I don't feel guilty about having some of the classes be very straightforward and what people are used to in RPGs. I want players to have the option to stay with what they are familiar and comfortable with. The fireball-flinging magic user became a fantasy archetype for a reason.
So Those Are the Classes
Your party will usually have three characters: Your main character, and two others selected from the four helpers available to you, one from each class. (And each with his or her own personality, opinions, and goals.) I've tried to make a good mix of familiar and unusual, combat and melee, with a bit of blatant (but fun) fan service thrown in. I still have months of balance work ahead of me to make sure each class is distinct, useful, and fun, but so far, in practice, the system seems to be working very well in practice.
One Final Note On Gender
I have already received complaints because the two melee fighters are male and the two spellcasters are female.
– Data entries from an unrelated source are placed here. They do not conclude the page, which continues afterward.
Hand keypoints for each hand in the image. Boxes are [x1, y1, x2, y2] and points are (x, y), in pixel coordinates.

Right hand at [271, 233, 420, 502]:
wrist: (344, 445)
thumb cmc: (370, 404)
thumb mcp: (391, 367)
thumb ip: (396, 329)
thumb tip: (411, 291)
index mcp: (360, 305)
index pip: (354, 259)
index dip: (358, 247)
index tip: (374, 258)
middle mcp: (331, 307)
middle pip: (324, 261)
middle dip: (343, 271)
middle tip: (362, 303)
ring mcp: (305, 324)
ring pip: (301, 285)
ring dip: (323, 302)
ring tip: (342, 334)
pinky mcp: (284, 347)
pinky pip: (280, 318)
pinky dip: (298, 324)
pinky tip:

Some want female warriors and some want male casters, and they are unhappy. I can understand their irritation.
The sad truth is that this came about due to limited time and resources. Making the art for the four sorts of PCs already consumed a huge amount of time, even just making one gender per class. When we start work on Avadon 2, one of the first things we hope to do is to make female blademasters and shadowwalkers and male shamans and sorceresses. Until then, certain sacrifices had to be made in the hope of a timely release.